Said assistant is busy applying a set of oddly-elaborate temporary tattoos to her body. She’s covered in a decimal labyrinth of arrows, lines and integers that looks like a dementia patient’s drawing of a butcher’s diagram. The floor around her is littered with both sheets of spent transfer paper and elaborate, arcane symbols drawn in liquid chalk.

“You mind turning the radiator up, Ami?” Egret asks, planting yet another sticker onto her arm. “Getting kinda breezy in here.”

“Diamonds not hot enough for you?” Amitha points the blowtorch in her direction for a couple moments, before turning it back to the rapidly-disintegrating pile of diamonds. “Also, I told you not to call me that.”

“You’re casting spells and shit on me and I don’t even get nickname privileges.” Egret moves to fold her arms, before realizing she might smudge the designs. “Also, you literally see me naked.”

“Not actually a benefit. Are you done yet?”

Egret groans. “Nearly.”

“It’s for your sake, not mine. Things are going to do move fast once I’m done with the offering, and I don’t have the budget for a do-over.”

“Sure, sure. What’s the worst that happens, anyway: I die?”

In response, Amitha holds the blowtorch closer to the rapidly-shrinking diamond pile. “Thirty seconds.”

“Until?” Egret tosses the remaining stack of sticker paper onto the floor.

The moment the last diamond disappears into the ether, the air grows thick and heavy, as if a storm cloud’s rolled into their ventilation system. On the desk behind Amitha, a forgotten cup of coffee begins to swirl counter-clockwise, fast enough the spoon begins to move with it. Every loose sheet of paper on the floor whirls around, compass-like, pointing straight away from where Egret’s standing.

“I’d be sorry for what’s going to happen if it wasn’t your fault,” Amitha says.

Egret opens her mouth to respond and finds a finger poking out between her lips instead. A second one follows shortly thereafter. Within seconds, her jaw finds itself forced open by a hand clawing itself out from somewhere in her trachaea. It’s slick with a mix of saliva and crude hydrocarbons, which sluice onto the floor in thick, tarry ribbons.

Amitha watches, impassive, as Egret bends double in an attempt to expedite this thing’s passage through her throat. All it seems to do instead is increase the flow of crude oil onto the floor. It certainly doesn’t seem to help her when an elbow finds itself stuck behind her teeth; she ends up having to heave her upper body back and forth before it eventually slips out, as if she’s trying to slingshot it out of her esophagus.

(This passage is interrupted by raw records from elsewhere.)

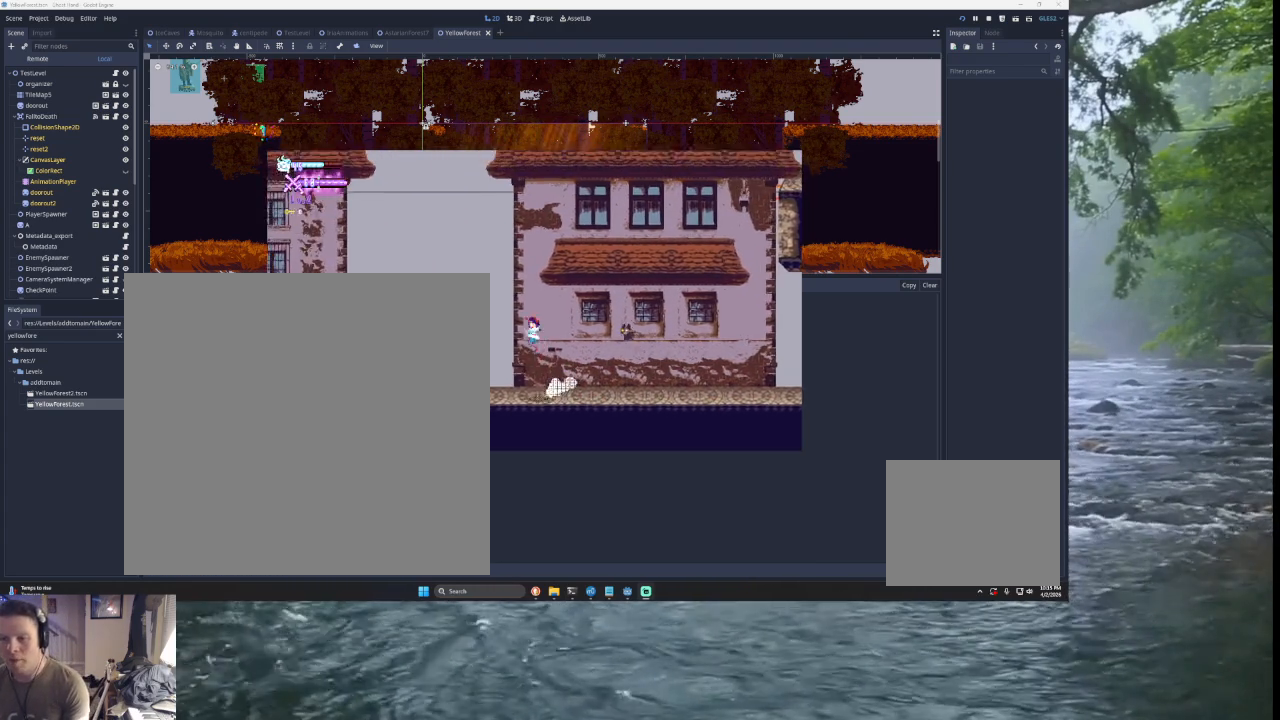
{"buttons": [], "left_stick": "center", "right_stick": "center", "events": [[100, "left_stick", "center"], [133, "TRIANGLE", "up"], [200, "TRIANGLE", "down"], [200, "left_stick", "right"], [467, "TRIANGLE", "up"], [500, "left_stick", "center"]]}
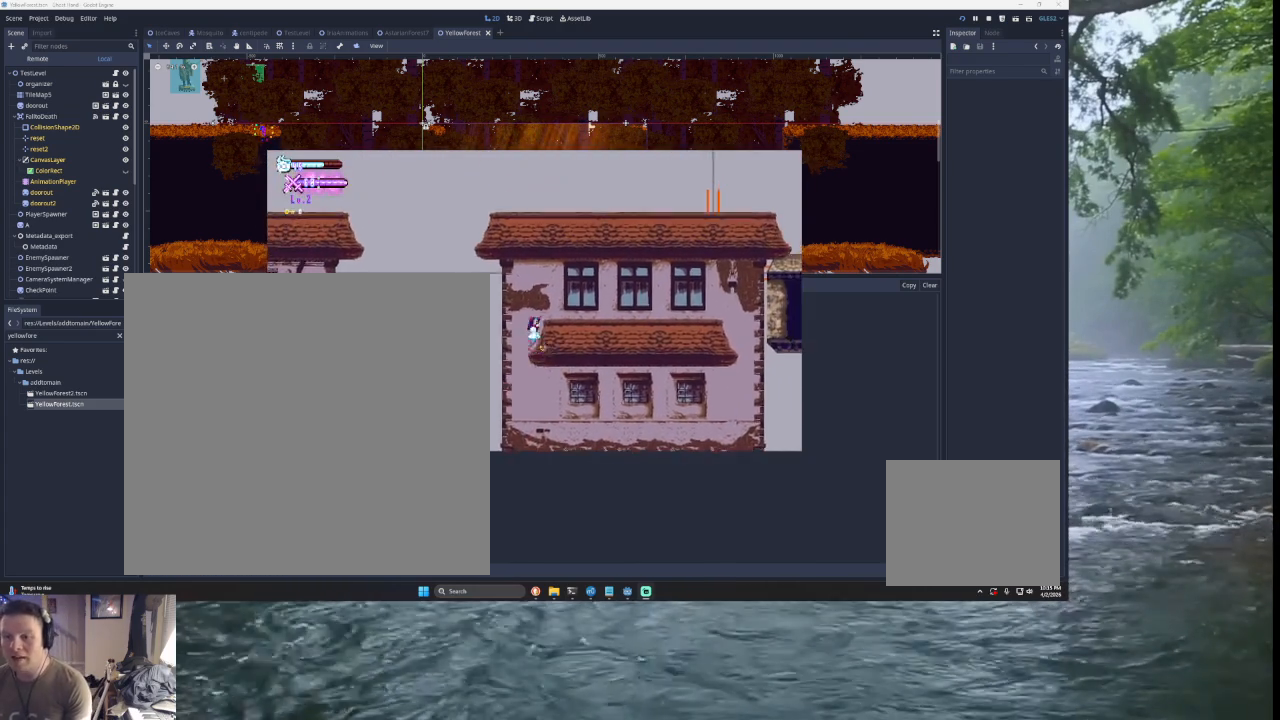
{"buttons": ["TRIANGLE"], "left_stick": "right", "right_stick": "center", "events": [[100, "TRIANGLE", "down"], [100, "left_stick", "right"]]}
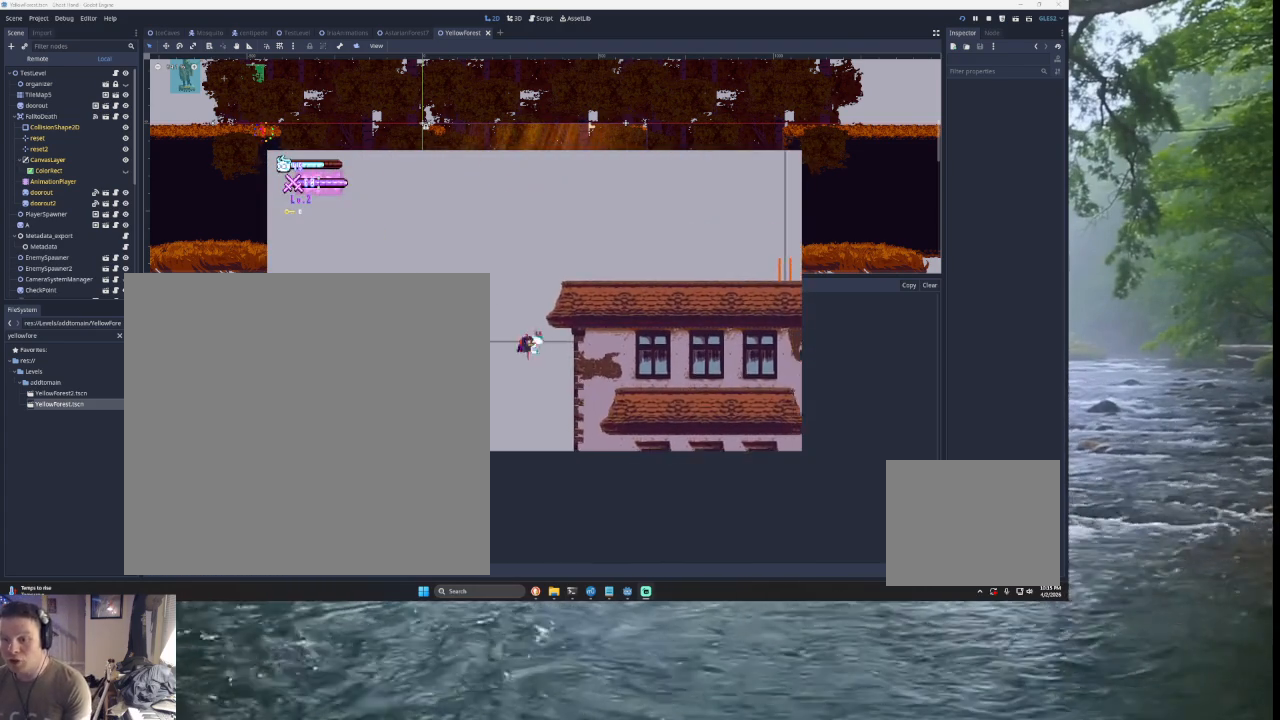
{"buttons": [], "left_stick": "center", "right_stick": "center", "events": [[167, "TRIANGLE", "up"], [500, "left_stick", "center"]]}
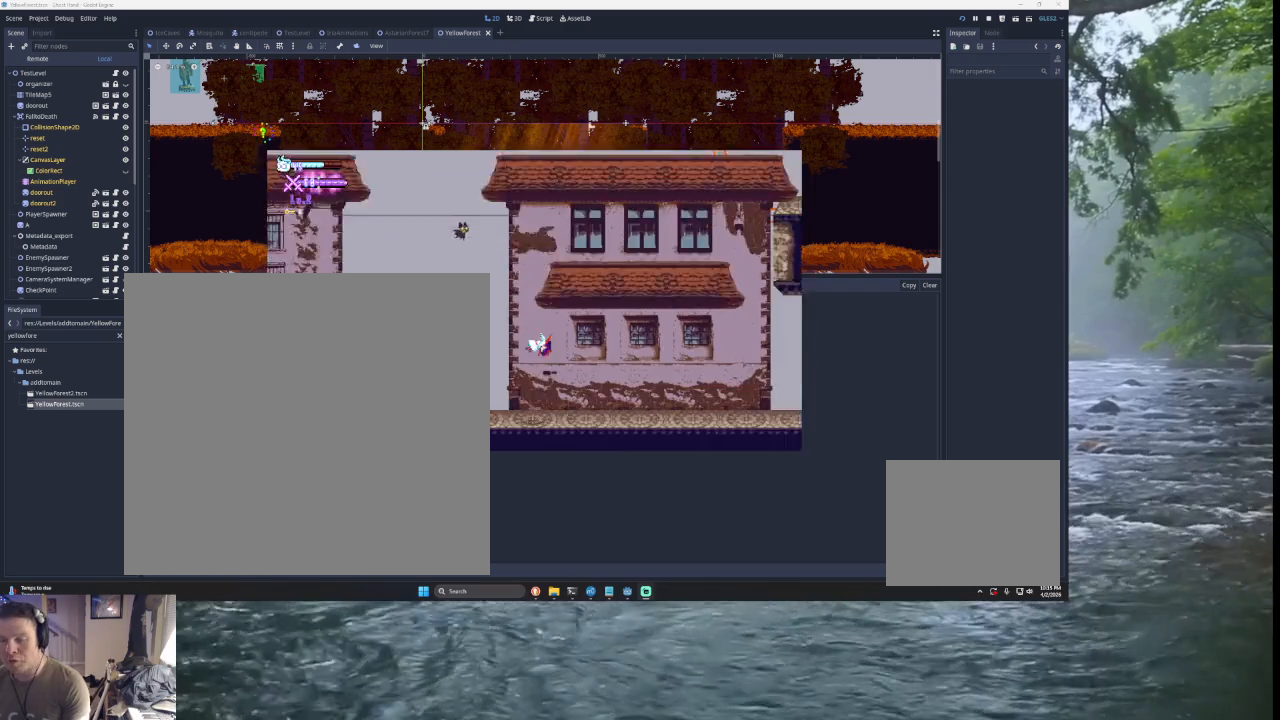
{"buttons": [], "left_stick": "right", "right_stick": "center", "events": [[100, "left_stick", "left"], [200, "TRIANGLE", "down"], [400, "left_stick", "center"], [467, "TRIANGLE", "up"], [500, "left_stick", "right"]]}
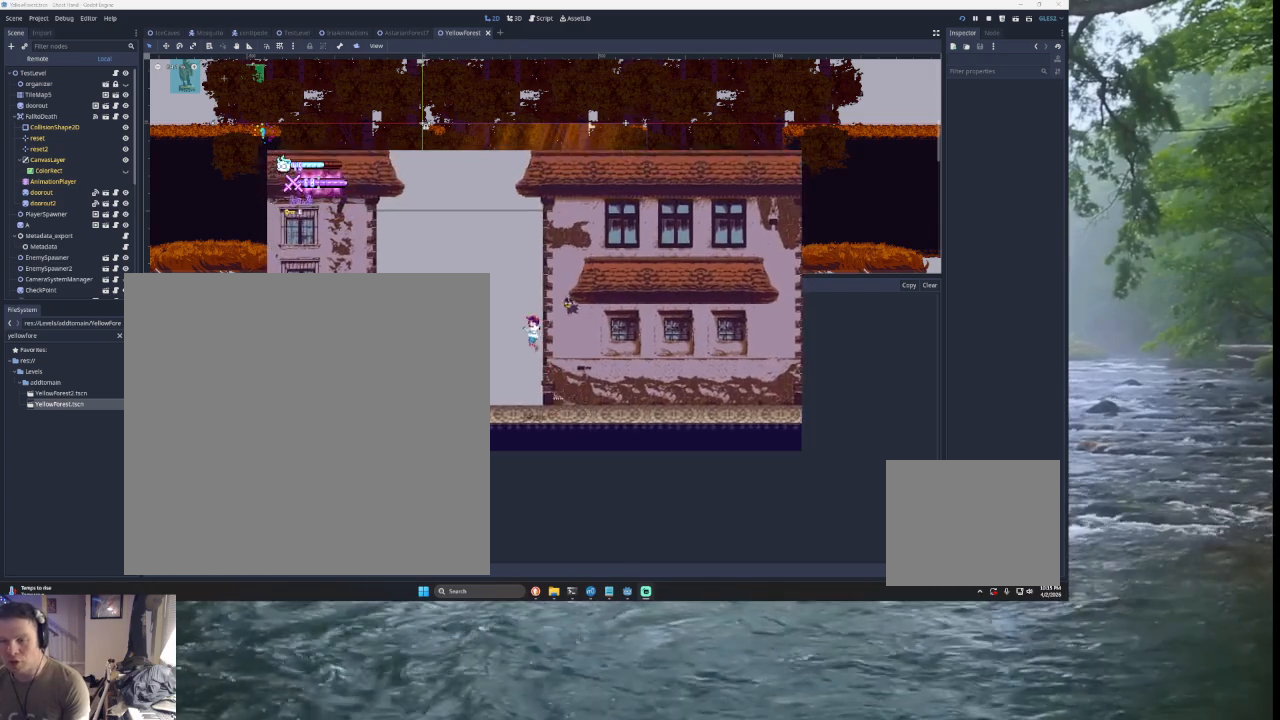
{"buttons": [], "left_stick": "center", "right_stick": "center", "events": [[67, "TRIANGLE", "down"], [433, "TRIANGLE", "up"], [467, "left_stick", "center"]]}
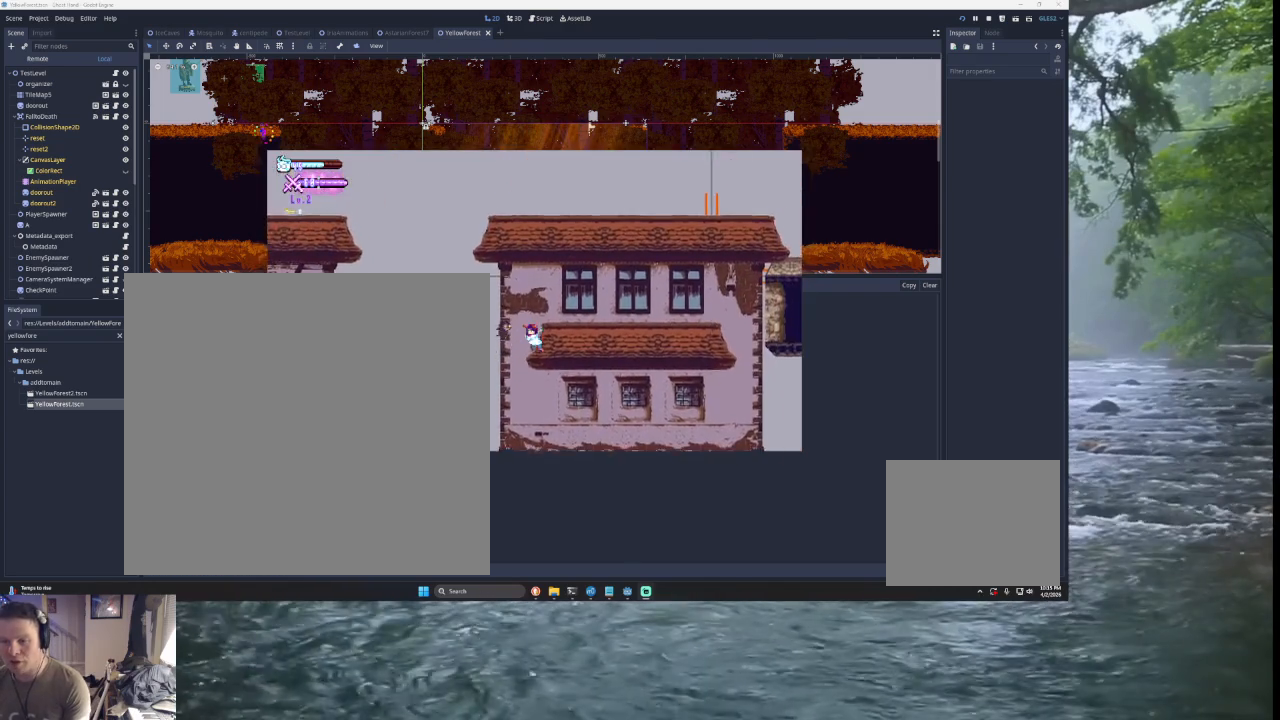
{"buttons": ["TRIANGLE"], "left_stick": "left", "right_stick": "center", "events": [[67, "TRIANGLE", "down"], [167, "left_stick", "right"], [367, "left_stick", "left"]]}
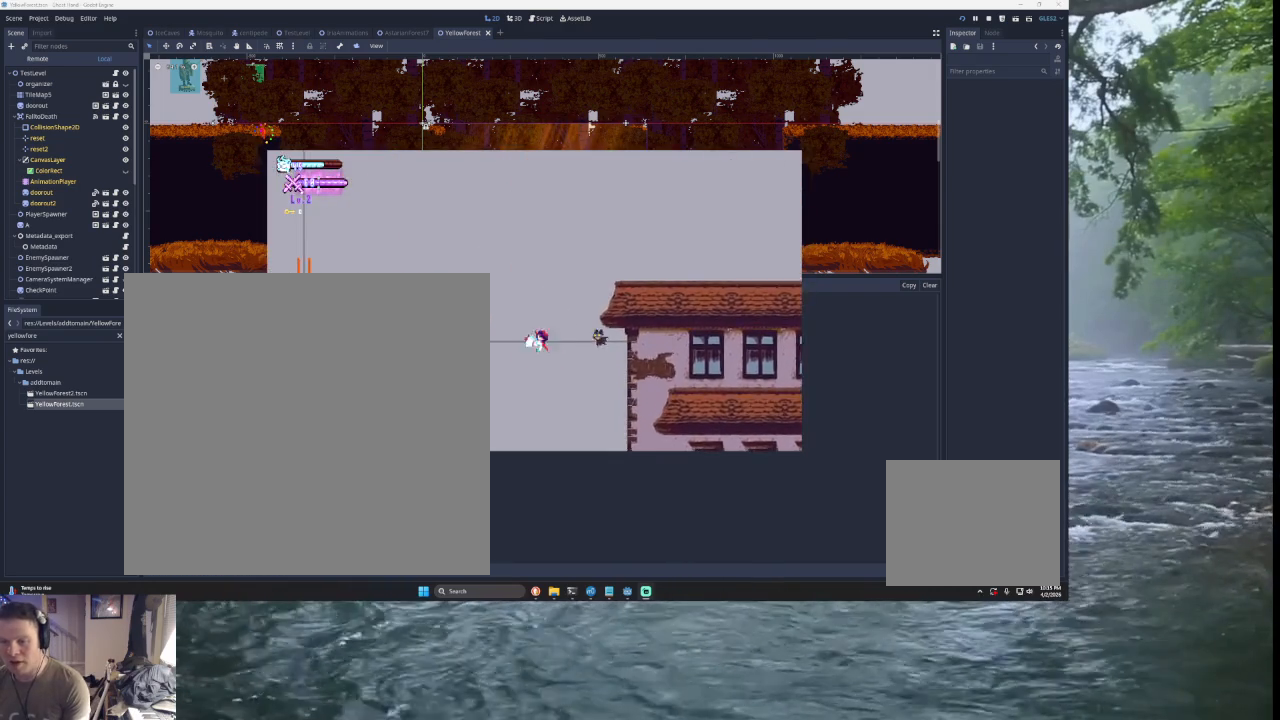
{"buttons": [], "left_stick": "left", "right_stick": "center", "events": [[267, "TRIANGLE", "up"]]}
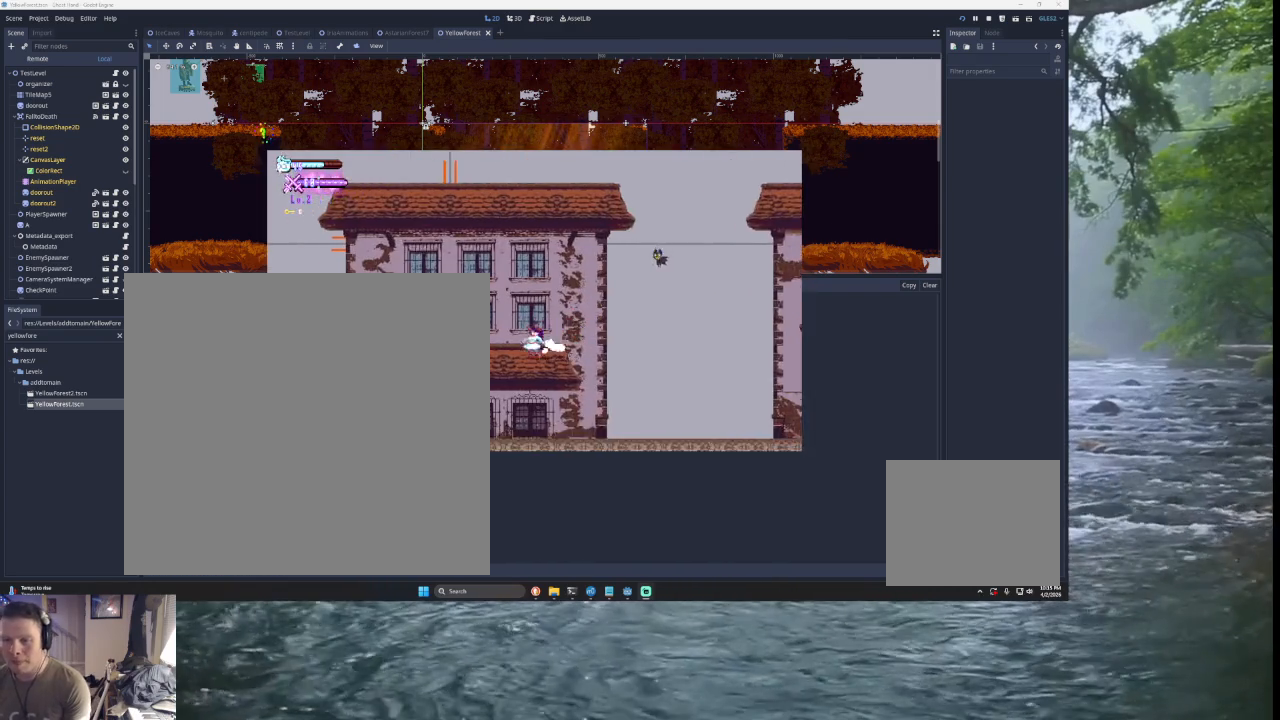
{"buttons": ["TRIANGLE"], "left_stick": "left", "right_stick": "center", "events": [[433, "TRIANGLE", "down"]]}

No such manoeuvring helps her when a flash of the body’s head peeks out of her mouth. Her jaw arm-wrestles physics for a few futile moments and loses. The sound of it wrenching loose reminds Amitha of fighting with her brother over the wishbone at Thanksgiving.

One of Egret’s canines pops onto the floor and bounces off the toe of Amitha’s boot.

The crowning ends up being the hardest part. Once the bridge of the nose is through, Egret’s skull is sufficiently mangled as to not impede further progress. In one final, full-body spasm, Egret pukes up head, shoulders, knees and toes, before her body gives out beneath her and she collapses.

What’s flopped out onto the floor has the rough shape of a human being, although it’s hard to tell underneath its thick coating of tar. More details resolve as it pulls itself upright with unsettling grace. Sheets of grease transmute themselves into the shimmering, sheer cashmere of an elaborate ballroom gown. Oil falls away from its fingers, the muck falling away to reveal impossibly-manicured nails and giant gemstones, inset in both finely-crafted rings and the flesh itself.

By the time the body’s fully standing, it’s got enough substance to stretch out and crack its joints with a self-satisfied hum. Were it not for the puddle of muck spreading across the floor, it would be impossible to imagine the woman standing in front of Amitha wasn’t abducted from a runway. Flawless, dark skin, tasteful glitter across her cheek and collarbones, a dress that would launch the careers of a thousand amateur designers. The only traces of oil left on her are her lipstick and eyes, both of which swirl with flecks of iridescent color.

“Darling,” the woman purrs.

“Mammon,” Amitha replies. “About our pre-nup.”